Single gals do still have a thing for the Camelot mystique, with 39 percent saying they'd have a drink after work with John F. Kennedy--presumably, if he were still alive. Another 21 percent said they'd have a cocktail with Bill Clinton, while less than 10 percent said they'd be interested in joining either Bush or Kerry. Can't blame 'em for that.

The guys also fall for the Kennedy thing, with 45 percent saying they'd hook up with Maria Shriver for a drink and 39 percent reporting they'd like to get to know Jackie O. over lunch.

"No matter what your political leanings, a drink after work or a lunch date is a wonderful way to get to know someone, because it is a casual, no-pressure setting," notes It's Just Lunch founder Andrea McGinty in a well-crafted soundbite.

On a related note, Kerry gushed last week, after picking John Edwards as his running mate, that they had better hair than the GOP ticket.
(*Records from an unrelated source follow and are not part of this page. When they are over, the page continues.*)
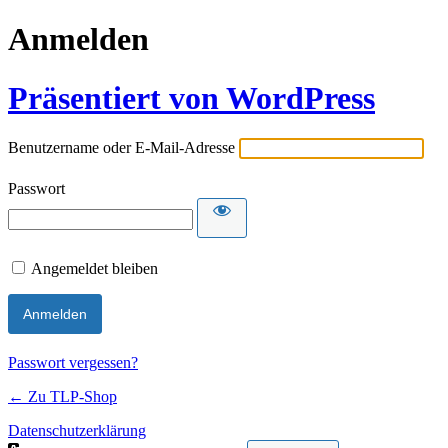
Anmelden
Präsentiert von WordPress
Benutzername oder E-Mail-Adresse
Passwort
Angemeldet bleiben
Passwort vergessen?
← Zu TLP-Shop
Datenschutzerklärung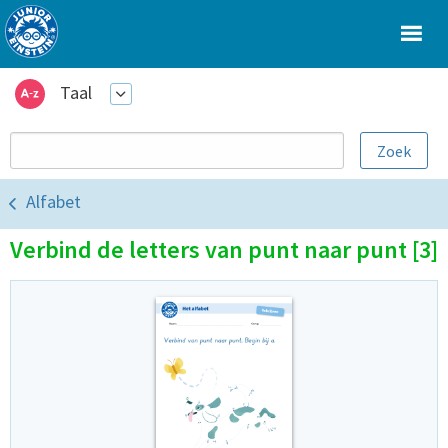
Taal
Alfabet
Verbind de letters van punt naar punt [3]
Not so fast, says the Wahl Clipper Corporation, which released it own grooming survey showing that the 1,000 Americans it surveyed preferred Bush's hair to Kerry's style, by a margin of 51 percent to 30 percent. (Another 10 percent said they preferred neither, while 9 percent just didn't know.)

"Wahl isn't choosing sides politically, but when it comes to what we know best--hair--we're interested in what Americans think is a fitting hairstyle for their president," said Pat Anello, director of marketing for Wahl Clipper. "Whether you're running for president or running a busy schedule, Wahl has innovative, quality products that make grooming easy."

Coming later this summer: Dick Cheney's makeover on Queer Eye for the Straight Guy.